Today John McCain resurrected a tape from 2001 -which would make it substantially newer than most of his ideas-that revealed Barack Obama to be – GASP ! – a thoughtful analyst of domestic history. In the tape Obama reveals that one of the failures of the Civil Rights Movement had been that many of the disadvantaged were still economically disadvantaged. Somehow McCain/Palin thinks that anyone who hasn’t acheived substantial wealth in this country is some sort of wasteful welfare bum and beneath our consideration. In pandering to the delusions of the working class, this delusion that somehow you will never have any wealth because the Democrats will take it away from you, the Republicans have intensified the divisions between the haves and the never-will -haves. It is a profoundly disturbing and shallow fallacy that somehow a nation can have a strong economy with wealth concentrated in so few hands. What I find breathtaking is how the Republicans have harped on the Democrats’ small-business tax plan as nightmarish. The fact -stunning in its simplicity-is that possibly as few as 3-5% of small businesses even pay tax since their earnings are invariably paid out in the form of bonuses to AVOID the high corporate tax rate. What we need now(and always, to be candid) are INVESTMENT INCENTIVES for businesses and individuals. Taxes aren’t really a concern when you don’t have work…..most small businesses try so hard just to make ends meet that it is hard for them to innovate or take advantage of innovations. Now is a time, more than any other, that we must as a nation have an economic policy of investment, investment, investment.

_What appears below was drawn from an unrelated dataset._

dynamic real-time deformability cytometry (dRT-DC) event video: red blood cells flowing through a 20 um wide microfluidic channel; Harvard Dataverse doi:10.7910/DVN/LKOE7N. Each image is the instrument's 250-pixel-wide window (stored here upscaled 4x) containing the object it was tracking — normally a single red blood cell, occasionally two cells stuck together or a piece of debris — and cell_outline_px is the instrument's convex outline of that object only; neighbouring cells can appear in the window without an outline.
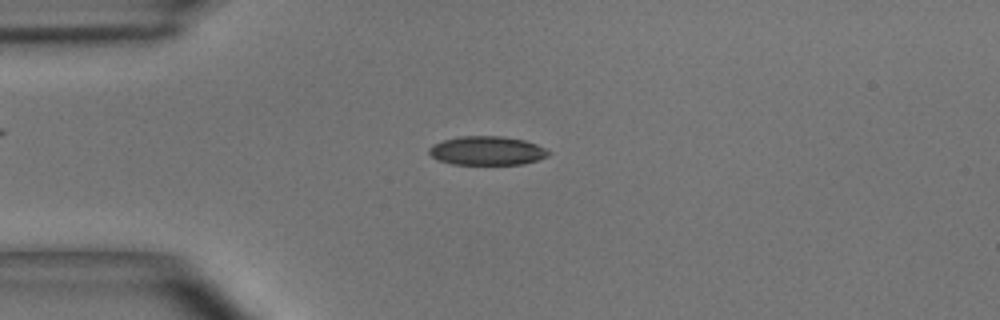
{"species": "common noctule bat (a hibernating species)", "species_latin": "Nyctalus noctula", "temperature_condition": "room temperature", "stored_images_in_passage": 50, "camera_frame_rate_fps": 3000, "um_per_image_px": 0.085, "animal": {"sex": "male", "body_mass_g": 15.6}, "frame": {"image": 1, "passage_image": 12, "time_ms": 3.667, "image_size_px": [1000, 320], "cell_outline_px": [[552, 152], [548, 156], [536, 160], [520, 164], [452, 164], [440, 160], [432, 156], [428, 152], [428, 148], [432, 144], [444, 140], [460, 136], [504, 136], [524, 140], [536, 144]], "centroid_in_image_um": [41.39, 12.8], "position_along_channel_um": 43.6, "area_um2": 20.0}}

And not just in industries but in our children and in our schools – the dropout rate is all you really need to look at to see why we are struggling so mightily when we should be succeeding so greatly. As the other nations of the world have begun to catch up to the U.S., we run the risk for the first time in our short history of being left behind. We must set new priorities of education and investment, to resume our leadership not in the amount of wars fought but in the character and quality of our citizenry. Our leaders must be positive and appeal to our higher nature, rather than resorting to name-calling and fear-mongering. We need a nation rich in ideas, and the Republican ticket is not just devoid of ideas, it seems positively REPELLED by them
Take for example, McCain calling Obama a “socialist.” Let’s look at one of McCain’s very few ideas:
An outlandish and unworkable scheme to buy up mortgages, spending 300 billion of taxpayer money. Now this more closely fits every definition of socialism. It’s just that when McCain proposes spending money it is as if he simply doesn’t know where that money comes from. If it was for an earmark he would know that it would be coming from you and I – for this spending, though, it is ok. He may not know how many houses he has but he certainly must have heard through the grapevine at least that they weren’t quite worth so much(particularly in one of the hardest-hit of Phoenix/Scottsdale). So preserving the value of those houses must have made sense to him.
Of course, the campaign is so very weak on substance anyway I guess his advisors felt that any idea was better than none. All his campaign says is”I know how to do this” over and over, without any explication whatever. It is very easy to see how McCain finished near the bottom of his class – he has no patience for details or facts, he has no ability to see an idea through to its logical progression.